– Есть. Отпускай, – глухо сказал он.

Я разжал руки, и он упал на асфальт. Сильно, но, вроде, не критично

– Все в порядке?

– Ногу подвернул. Пофиг. Идем, – отозвался он.

– Хорошо, – сказал я, но тут за моей спиной распахнулась дверь.

Дверная ручка, словно выстрел, грохнула о стену. Меня чуть инфаркт не хватил. Я резко обернулся.

– А ведь мне показалось, что я тут что-то слышала. Стоять, дружок! – крикнула полицейская.

Яркий свет ударил в глаза. Зрачки сузились так резко, что стало больно. Интересно, кто-то вообще слушается этих вот команд «стоять»? Что до меня, то я ухватился за карниз, готовясь к прыжку. Коп продолжала орать у меня за спиной. Я высунул одну ногу в окно, и тут меня схватили за спину, потащили назад и повалили на пол.

– Кинг! – крикнул Декс снизу.

– Беги! – проревел я в ответ, когда услышал, что еще один полицейский – не иначе наш недавний «отливатель» – ворвался в девчачий туалет.

– Один есть. Снаружи еще кто-то! – крикнула женщина-коп.

«Отливатель» развернулся и выбежал вон. Моих запястий коснулся металлический холод наручников. Зачем? Ведь я не сопротивлялся. Но это Нью-Йорк, здесь давно ни с кем не церемонятся. Только я увидел отражение своего смуглого лица в светлых потрескавшихся плитках, как мое беспокойное дыхание его затуманило. Раздался щелчок – закрылись наручники. И мне вдруг так захотелось, чтобы мы правда просто взяли и пошли этим вечером посидеть в «Тако Белл».

Кингсли

Один плюс во всей этой ситуации все же был: тюремный ужин оказался не так скверен, как можно было предположить. Правда, находился я все-таки не в тюрьме, а всего лишь в полицейском участке. Сидел и уплетал бутерброды с Брэйди – детективом, который занимался моим делом. Не худший расклад. Хотя чувствовал я себя паршиво, почти как когда Мэйси Стэнфорд рассталась со мной. По Снапчату. То были черные времена.

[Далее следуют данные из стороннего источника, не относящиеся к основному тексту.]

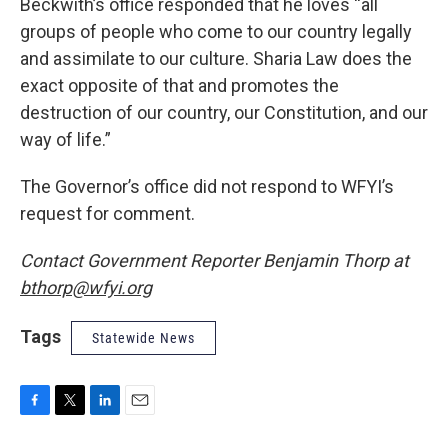
Beckwith’s office responded that he loves “all
groups of people who come to our country legally
and assimilate to our culture. Sharia Law does the
exact opposite of that and promotes the
destruction of our country, our Constitution, and our
way of life.”
The Governor’s office did not respond to WFYI’s
request for comment.
Contact Government Reporter Benjamin Thorp at
bthorp@wfyi.org
Tags
Statewide News
F
T
L
E
a
w
i
m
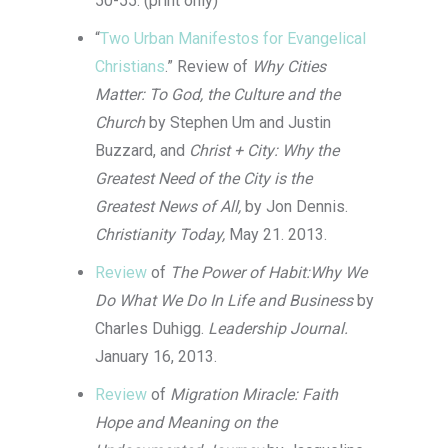
50-55. (print only)
“
Two Urban Manifestos for Evangelical
Christians
.” Review of
Why Cities
Matter: To God, the Culture and the
Church
by Stephen Um and Justin
Buzzard, and
Christ + City: Why the
Greatest Need of the City is the
Greatest News of All,
by Jon Dennis.
Christianity Today,
May 21. 2013.
Review
of
The Power of Habit:Why We
Do What We Do In Life and Business
by
Charles Duhigg.
Leadership Journal.
January 16, 2013.
Review
of
Migration Miracle: Faith
Hope and Meaning on the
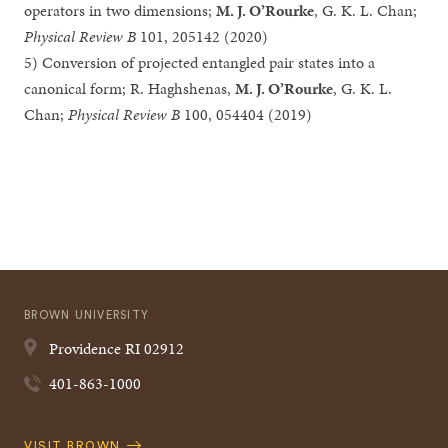
operators in two dimensions;
M. J. O’Rourke
, G. K. L. Chan;
Physical Review B
101, 205142 (2020)
5) Conversion of projected entangled pair states into a
canonical form; R. Haghshenas,
M. J. O’Rourke
, G. K. L.
Chan;
Physical Review B
100, 054404 (2019)
BROWN UNIVERSITY
Providence
RI
02912
401-863-1000
Quick
VISIT BROWN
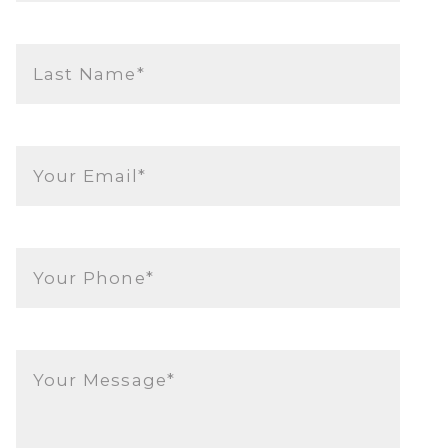
Last Name*
Your Email*
Your Phone*
Your Message*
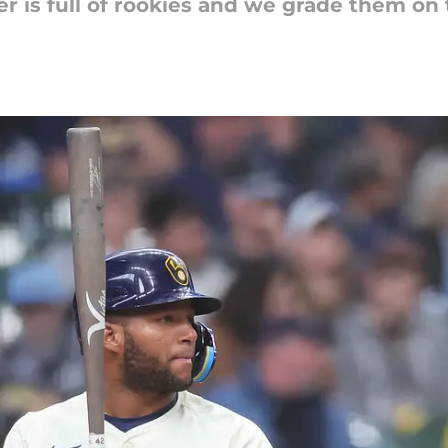
 is full of rookies and we grade them on t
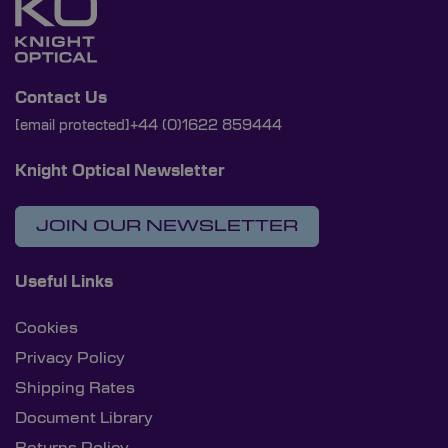
Contact Us
[email protected]
+44 (0)1622 859444
Knight Optical Newsletter
JOIN OUR NEWSLETTER
Useful Links
Cookies
Privacy Policy
Shipping Rates
Document Library
Returns Policy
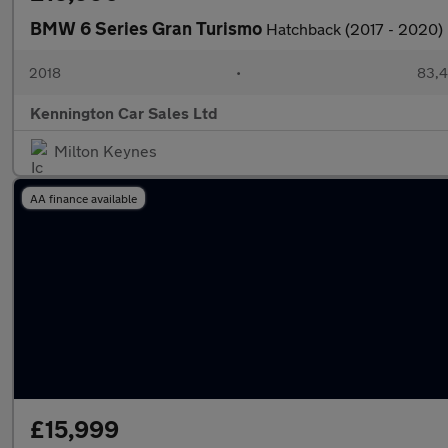
BMW 6 Series Gran Turismo
Hatchback (2017 - 2020)
2018
•
83,4
Kennington Car Sales Ltd
Milton Keynes
AA finance available
£15,999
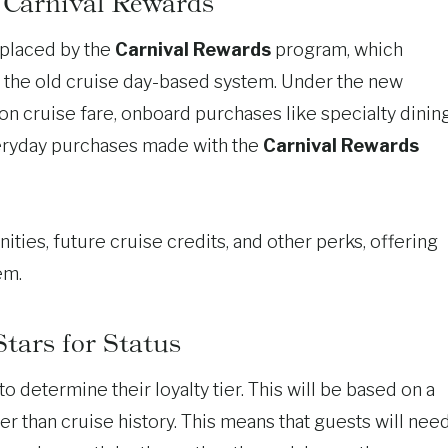
 Carnival Rewards
eplaced by the
Carnival Rewards
program, which
 the old cruise day-based system. Under the new
on cruise fare, onboard purchases like specialty dining
everyday purchases made with the
Carnival Rewards
ies, future cruise credits, and other perks, offering
em.
tars for Status
to determine their loyalty tier. This will be based on a
er than cruise history. This means that guests will nee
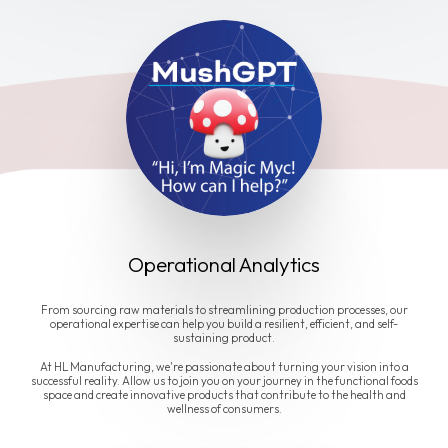
Operational Analytics
From sourcing raw materials to streamlining production processes, our
operational expertise can help you build a resilient, efficient, and self-
sustaining product.
At HL Manufacturing, we're passionate about turning your vision into a
successful reality. Allow us to join you on your journey in the functional foods
space and create innovative products that contribute to the health and
wellness of consumers.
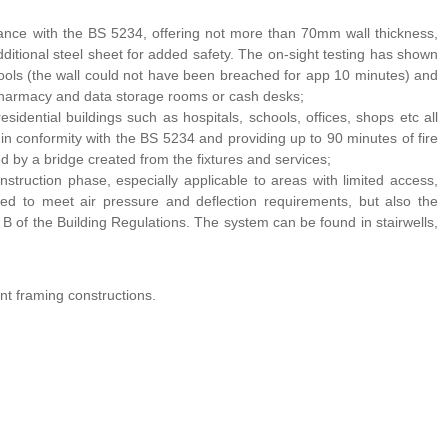
dance with the BS 5234, offering not more than 70mm wall thickness,
 additional steel sheet for added safety. The on-sight testing has shown
tools (the wall could not have been breached for app 10 minutes) and
 pharmacy and data storage rooms or cash desks;
idential buildings such as hospitals, schools, offices, shops etc all
 in conformity with the BS 5234 and providing up to 90 minutes of fire
ted by a bridge created from the fixtures and services;
nstruction phase, especially applicable to areas with limited access,
igned to meet air pressure and deflection requirements, but also the
of the Building Regulations. The system can be found in stairwells,
nt framing constructions.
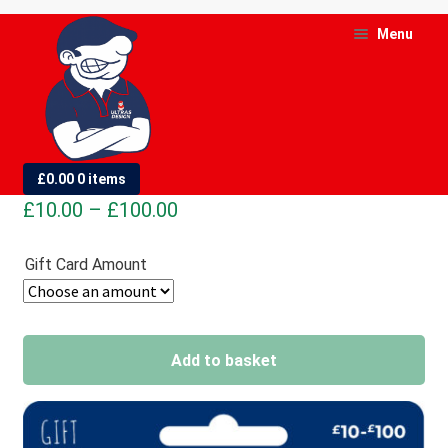
Skip
Skip
Menu
to
to
navigation
content
and
d
Gift Card
£
0.00
0 items
u
Price
£
10.00
–
£
100.00
and
range:
d
Gift Card Amount
£10.00
u
through
£100.00
Add to basket
A
l
t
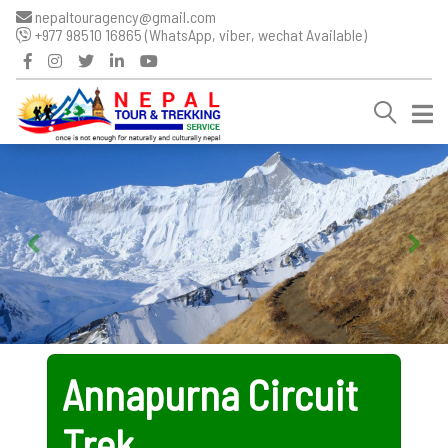
nepaltouragency@gmail.com
+977 98510 16865 (WhatsApp, viber, wechat Available)
Annapurna Circuit
Trek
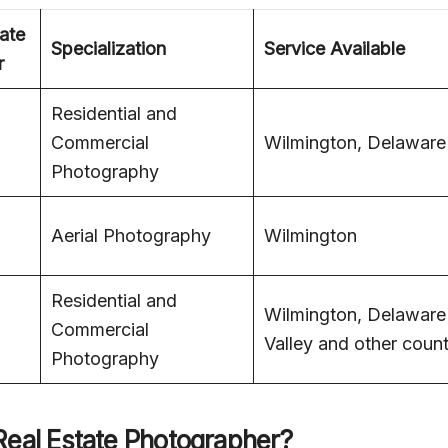
ate
Specialization
Service Available
r
Residential and
Commercial
Wilmington, Delaware
Photography
Aerial Photography
Wilmington
Residential and
Wilmington, Delaware
Commercial
Valley and other count
Photography
Real Estate Photographer?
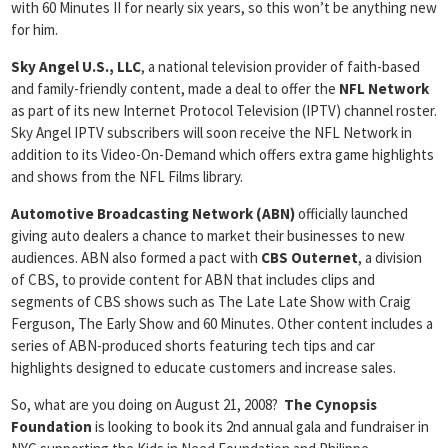
with 60 Minutes II for nearly six years, so this won’t be anything new
for him.
Sky Angel U.S., LLC
, a national television provider of faith-based
and family-friendly content, made a deal to offer the
NFL Network
as part of its new Internet Protocol Television (IPTV) channel roster.
Sky Angel IPTV subscribers will soon receive the NFL Network in
addition to its Video-On-Demand which offers extra game highlights
and shows from the NFL Films library.
Automotive Broadcasting Network (ABN)
officially launched
giving auto dealers a chance to market their businesses to new
audiences. ABN also formed a pact with
CBS Outernet
, a division
of CBS, to provide content for ABN that includes clips and
segments of CBS shows such as The Late Late Show with Craig
Ferguson, The Early Show and 60 Minutes. Other content includes a
series of ABN-produced shorts featuring tech tips and car
highlights designed to educate customers and increase sales.
So, what are you doing on August 21, 2008?
The Cynopsis
Foundation
is looking to book its 2nd annual gala and fundraiser in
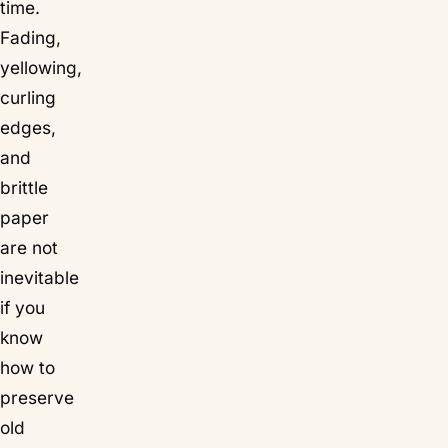
time.
Fading,
yellowing,
curling
edges,
and
brittle
paper
are not
inevitable
if you
know
how to
preserve
old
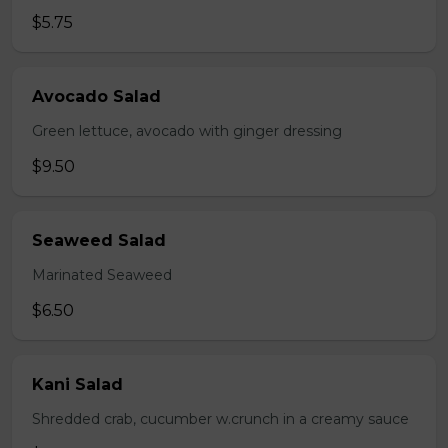
$5.75
Avocado Salad
Green lettuce, avocado with ginger dressing
$9.50
Seaweed Salad
Marinated Seaweed
$6.50
Kani Salad
Shredded crab, cucumber w.crunch in a creamy sauce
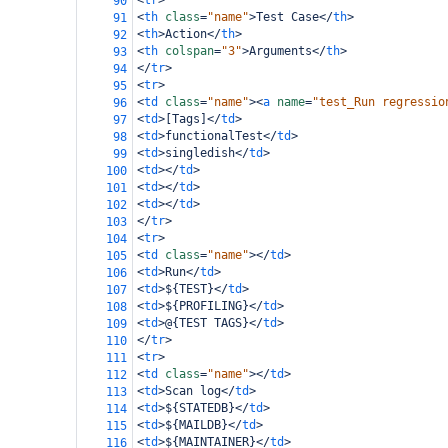
<
tr
>
90
<
th
class
=
"name"
>
Test Case
</
th
>
91
<
th
>
Action
</
th
>
92
<
th
colspan
=
"3"
>
Arguments
</
th
>
93
</
tr
>
94
<
tr
>
95
<
td
class
=
"name"
><
a
name
=
"test_Run regressio
96
<
td
>
[Tags]
</
td
>
97
<
td
>
functionalTest
</
td
>
98
<
td
>
singledish
</
td
>
99
<
td
></
td
>
100
<
td
></
td
>
101
<
td
></
td
>
102
</
tr
>
103
<
tr
>
104
<
td
class
=
"name"
></
td
>
105
<
td
>
Run
</
td
>
106
<
td
>
${TEST}
</
td
>
107
<
td
>
${PROFILING}
</
td
>
108
<
td
>
@{TEST TAGS}
</
td
>
109
</
tr
>
110
<
tr
>
111
<
td
class
=
"name"
></
td
>
112
<
td
>
Scan log
</
td
>
113
<
td
>
${STATEDB}
</
td
>
114
<
td
>
${MAILDB}
</
td
>
115
<
td
>
${MAINTAINER}
</
td
>
116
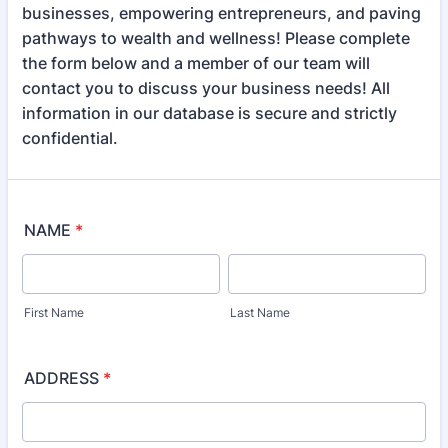
businesses, empowering entrepreneurs, and paving
pathways to wealth and wellness! Please complete
the form below and a member of our team will
contact you to discuss your business needs! All
information in our database is secure and strictly
confidential.
NAME
*
First Name
Last Name
ADDRESS
*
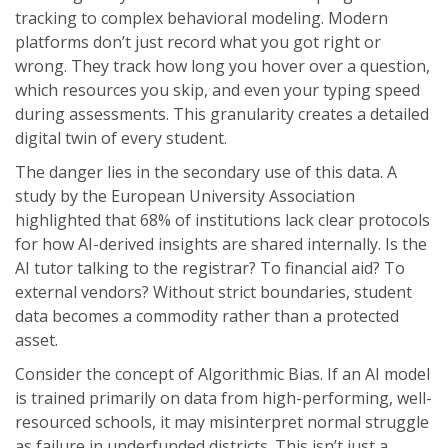
tracking to complex behavioral modeling. Modern
platforms don’t just record what you got right or
wrong. They track how long you hover over a question,
which resources you skip, and even your typing speed
during assessments. This granularity creates a detailed
digital twin of every student.
The danger lies in the secondary use of this data. A
study by the European University Association
highlighted that 68% of institutions lack clear protocols
for how AI-derived insights are shared internally. Is the
AI tutor talking to the registrar? To financial aid? To
external vendors? Without strict boundaries, student
data becomes a commodity rather than a protected
asset.
Consider the concept of
Algorithmic Bias
. If an AI model
is trained primarily on data from high-performing, well-
resourced schools, it may misinterpret normal struggle
as failure in underfunded districts. This isn’t just a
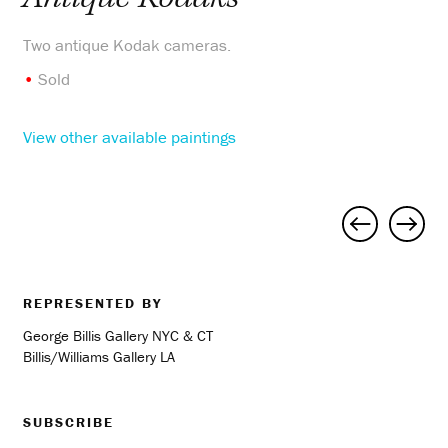
Two antique Kodak cameras.
•
Sold
View other available paintings
Project
navigation
REPRESENTED BY
George Billis Gallery NYC & CT
Billis/Williams Gallery LA
SUBSCRIBE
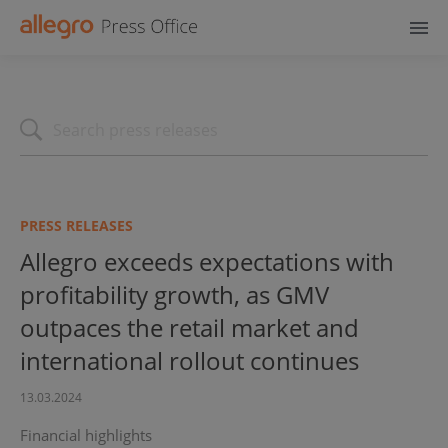
PRESS RELEASES
Allegro exceeds expectations with
profitability growth, as GMV
outpaces the retail market and
international rollout continues
13.03.2024
Financial highlights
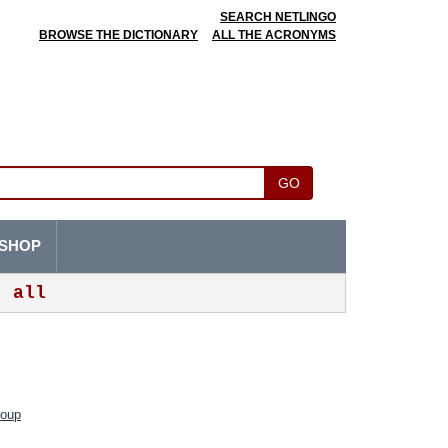
SEARCH NETLINGO
BROWSE THE DICTIONARY
ALL THE ACRONYMS
GO
SHOP
all
roup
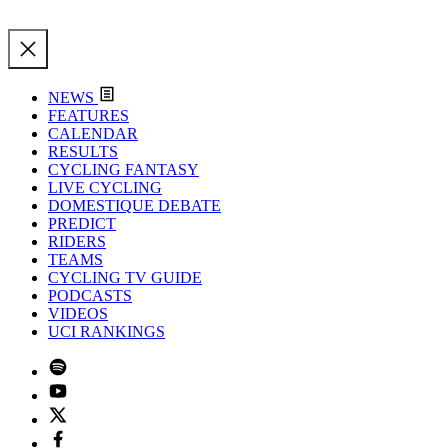
NEWS
FEATURES
CALENDAR
RESULTS
CYCLING FANTASY
LIVE CYCLING
DOMESTIQUE DEBATE
PREDICT
RIDERS
TEAMS
CYCLING TV GUIDE
PODCASTS
VIDEOS
UCI RANKINGS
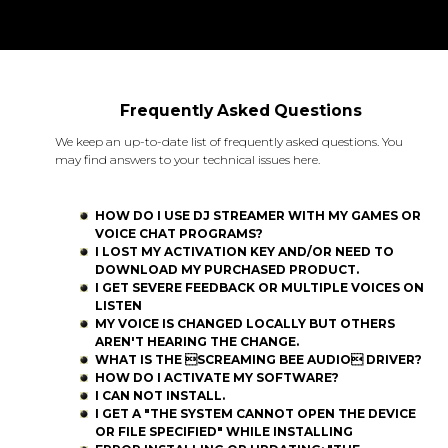
Frequently Asked Questions
We keep an up-to-date list of frequently asked questions. You
may find answers to your technical issues here.
HOW DO I USE DJ STREAMER WITH MY GAMES OR
VOICE CHAT PROGRAMS?
I LOST MY ACTIVATION KEY AND/OR NEED TO
DOWNLOAD MY PURCHASED PRODUCT.
I GET SEVERE FEEDBACK OR MULTIPLE VOICES ON
LISTEN
MY VOICE IS CHANGED LOCALLY BUT OTHERS
AREN'T HEARING THE CHANGE.
WHAT IS THE SCREAMING BEE AUDIO DRIVER?
HOW DO I ACTIVATE MY SOFTWARE?
I CAN NOT INSTALL.
I GET A "THE SYSTEM CANNOT OPEN THE DEVICE
OR FILE SPECIFIED" WHILE INSTALLING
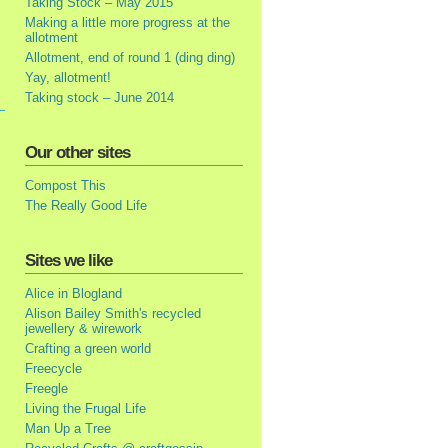
Taking Stock – May 2015
Making a little more progress at the
allotment
Allotment, end of round 1 (ding ding)
Yay, allotment!
Taking stock – June 2014
Our other sites
Compost This
The Really Good Life
Sites we like
Alice in Blogland
Alison Bailey Smith's recycled
jewellery & wirework
Crafting a green world
Freecycle
Freegle
Living the Frugal Life
Man Up a Tree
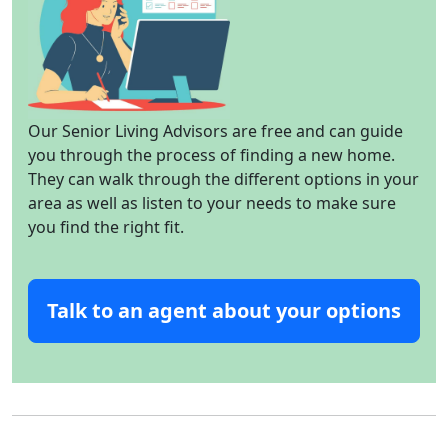
Our Senior Living Advisors are free and can guide
you through the process of finding a new home.
They can walk through the different options in your
area as well as listen to your needs to make sure
you find the right fit.
Talk to an agent about your options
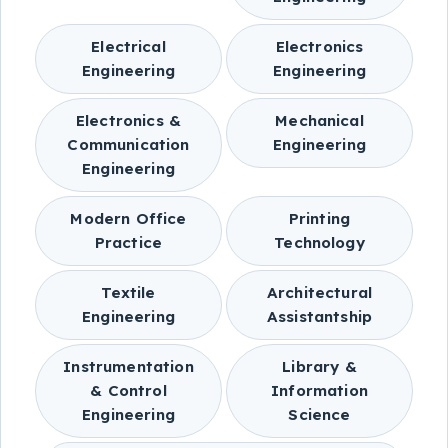
Electrical
Electronics
Engineering
Engineering
Electronics &
Mechanical
Communication
Engineering
Engineering
Modern Office
Printing
Practice
Technology
Textile
Architectural
Engineering
Assistantship
Instrumentation
Library &
& Control
Information
Engineering
Science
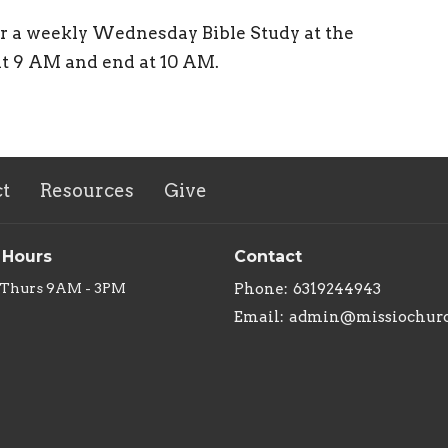
or a weekly Wednesday Bible Study at the
at 9 AM and end at 10 AM.
t
Resources
Give
 Hours
Contact
 Thurs 9AM - 3PM
Phone:
6319244943
Email
:
admin@missiochurc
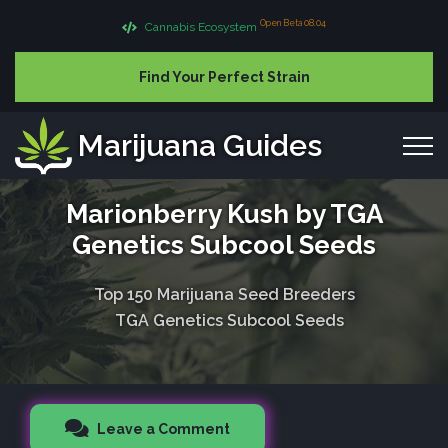
Open Beta 08.04
Cannabis Ecosystem
Find Your Perfect Strain
Marijuana Guides
Marionberry Kush by TGA
Genetics Subcool Seeds
Top 150 Marijuana Seed Breeders
TGA Genetics Subcool Seeds
Leave a Comment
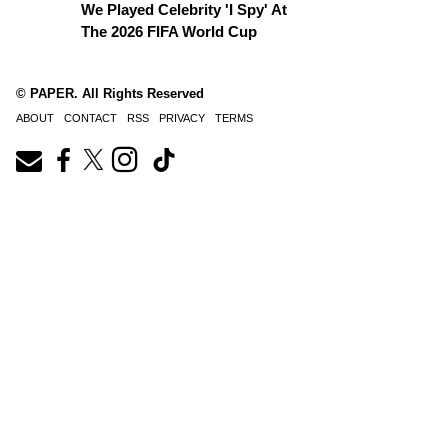
We Played Celebrity 'I Spy' At
The 2026 FIFA World Cup
© PAPER. All Rights Reserved
ABOUT
CONTACT
RSS
PRIVACY
TERMS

Но этот вечер превзошел даже ту «бойню в Снапчате», как ее окрестил Декс. Я изо всех сил старался скрыть панику, но вся спина была мокрой от пота, мысли лихорадочно кружились в голове. При этом мой мозг, как всегда, творил странные вещи: мне казалось, будто вокруг меня все замедляется, и я вдруг начинаю замечать совершенно неважные детали, как будто мой мозг, чтобы не перегореть к чертям, пытается думать о чем угодно, только не о насущной пробелме.

Детектив Брэйди записал мои личные данные и взял показания, которые я уместил всего в несколько строк. За шалость перед выпускным в тюрьму не сажают. А вот за проникновение со взломом – уже, к сожалению, да. Как и за разгромленный кабинет. Единственное, что спасло мою задницу – это мое несовершеннолетие. При условии, что мама оставит меня в живых. На что я не особо надеялся. Когда детектив Брэйди позвонил ей, ее крики были слышны всему участку. Так что вечер грозил как минимум позором, а в худшем случае – убийством. Вот же блин.

От одной этой мысли у меня вспотели ладони. В коричневой лысине Брэйди отражался потолочный светильник, и, кажется, даже я. На его рабочем столе стояла рамка с фотографией, на которой были изображены двое детей и женщина, чем-то похожая на Опру. А вот кольца на безымянном пальце у Брэйди не оказалось – только светлая полоска на темной коже. Развелись? Овдовел?

Еще у стола отсутствовал один уголок. Прямо рядом со мной. Как будто кто-то впился зубами и отгрыз кусок старого засаленного дерева. Под столешницей кто-то прилепил синюю жвачку; она вся высохла, затвердела. Теперь ее фиг отдерешь. Я знал это по опыту. Последние несколько лет, когда меня в качестве наказания оставляли после уроков, я в основном занимался тем, что соскабливал засохшие жвачки со школьных парт.